Pourquoi ? Parce que certains politiciens, une fois sur le terrain, « bayebaka ata mboka te » (ne connaissent même pas les localités).
Légitimité politique et fidélité à l’héritage Lokondo
À Bolomba, on ne peut pas faire de politique sans Lopose. J’ai été réélu député provincial, puis élu député national. En 2018, j’ai été le mieux élu de mon fief. En 2023, je suis ressorti premier, confirmant la confiance de mon électorat, que je continue de préserver.
Celui qui m’a initié à la vie politique, que son âme repose en paix, c’est l’honorable Henri-Thomas Lokondo Yoka. L’Équateur pleure, la RDC pleure aussi. Il m’a formé politiquement. Voilà pourquoi, quand je prends la parole à l’hémicycle ou sur les médias, certains disent :
« Yo oza mwana Lokondo ? » Oui, « naza mwana Lokondo »
(« Tu es le fils de Lokondo ? » Oui, je le suis).
Il ne faut pas confondre.

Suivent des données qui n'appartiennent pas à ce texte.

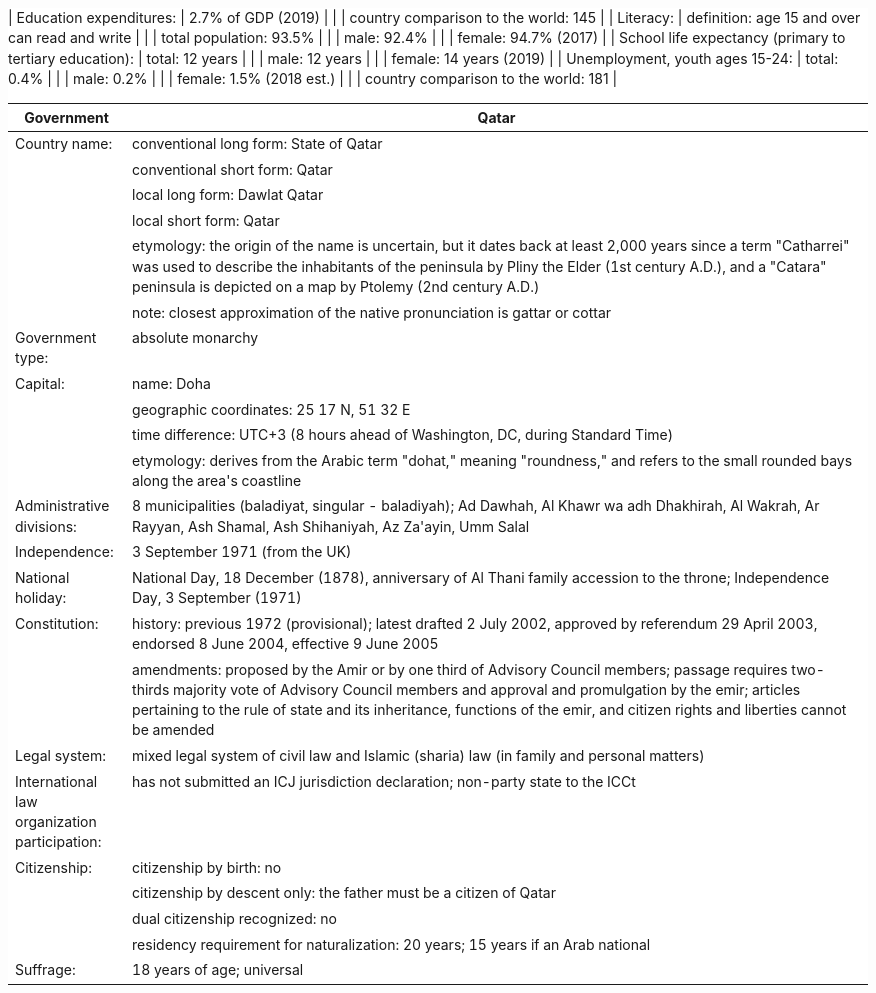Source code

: | Education expenditures: | 2.7% of GDP (2019) |
| | country comparison to the world: 145 |
| Literacy: | definition: age 15 and over can read and write |
| | total population: 93.5% |
| | male: 92.4% |
| | female: 94.7% (2017) |
| School life expectancy (primary to tertiary education): | total: 12 years |
| | male: 12 years |
| | female: 14 years (2019) |
| Unemployment, youth ages 15-24: | total: 0.4% |
| | male: 0.2% |
| | female: 1.5% (2018 est.) |
| | country comparison to the world: 181 |

| Government | Qatar |
| --- | --- |
| Country name: | conventional long form: State of Qatar |
| | conventional short form: Qatar |
| | local long form: Dawlat Qatar |
| | local short form: Qatar |
| | etymology: the origin of the name is uncertain, but it dates back at least 2,000 years since a term "Catharrei" was used to describe the inhabitants of the peninsula by Pliny the Elder (1st century A.D.), and a "Catara" peninsula is depicted on a map by Ptolemy (2nd century A.D.) |
| | note: closest approximation of the native pronunciation is gattar or cottar |
| Government type: | absolute monarchy |
| Capital: | name: Doha |
| | geographic coordinates: 25 17 N, 51 32 E |
| | time difference: UTC+3 (8 hours ahead of Washington, DC, during Standard Time) |
| | etymology: derives from the Arabic term "dohat," meaning "roundness," and refers to the small rounded bays along the area's coastline |
| Administrative divisions: | 8 municipalities (baladiyat, singular - baladiyah); Ad Dawhah, Al Khawr wa adh Dhakhirah, Al Wakrah, Ar Rayyan, Ash Shamal, Ash Shihaniyah, Az Za'ayin, Umm Salal |
| Independence: | 3 September 1971 (from the UK) |
| National holiday: | National Day, 18 December (1878), anniversary of Al Thani family accession to the throne; Independence Day, 3 September (1971) |
| Constitution: | history: previous 1972 (provisional); latest drafted 2 July 2002, approved by referendum 29 April 2003, endorsed 8 June 2004, effective 9 June 2005 |
| | amendments: proposed by the Amir or by one third of Advisory Council members; passage requires two-thirds majority vote of Advisory Council members and approval and promulgation by the emir; articles pertaining to the rule of state and its inheritance, functions of the emir, and citizen rights and liberties cannot be amended |
| Legal system: | mixed legal system of civil law and Islamic (sharia) law (in family and personal matters) |
| International law organization participation: | has not submitted an ICJ jurisdiction declaration; non-party state to the ICCt |
| Citizenship: | citizenship by birth: no |
| | citizenship by descent only: the father must be a citizen of Qatar |
| | dual citizenship recognized: no |
| | residency requirement for naturalization: 20 years; 15 years if an Arab national |
| Suffrage: | 18 years of age; universal |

Lokondo est une référence politique à l’Équateur, un symbole d’engagement et de courage, et non une caricature.
À travers ce plaidoyer sans détour, l’honorable Peter Lopose met en lumière l’urgence d’une gouvernance responsable du secteur fluvial et d’une exécution réelle des projets publics à l’Équateur. Entre naufrages évitables, infrastructures abandonnées et détresse des populations, le député de Bolomba appelle l’Exécutif à assumer pleinement ses responsabilités, au risque de voir la fracture entre l’État et les citoyens continuer de se creuser.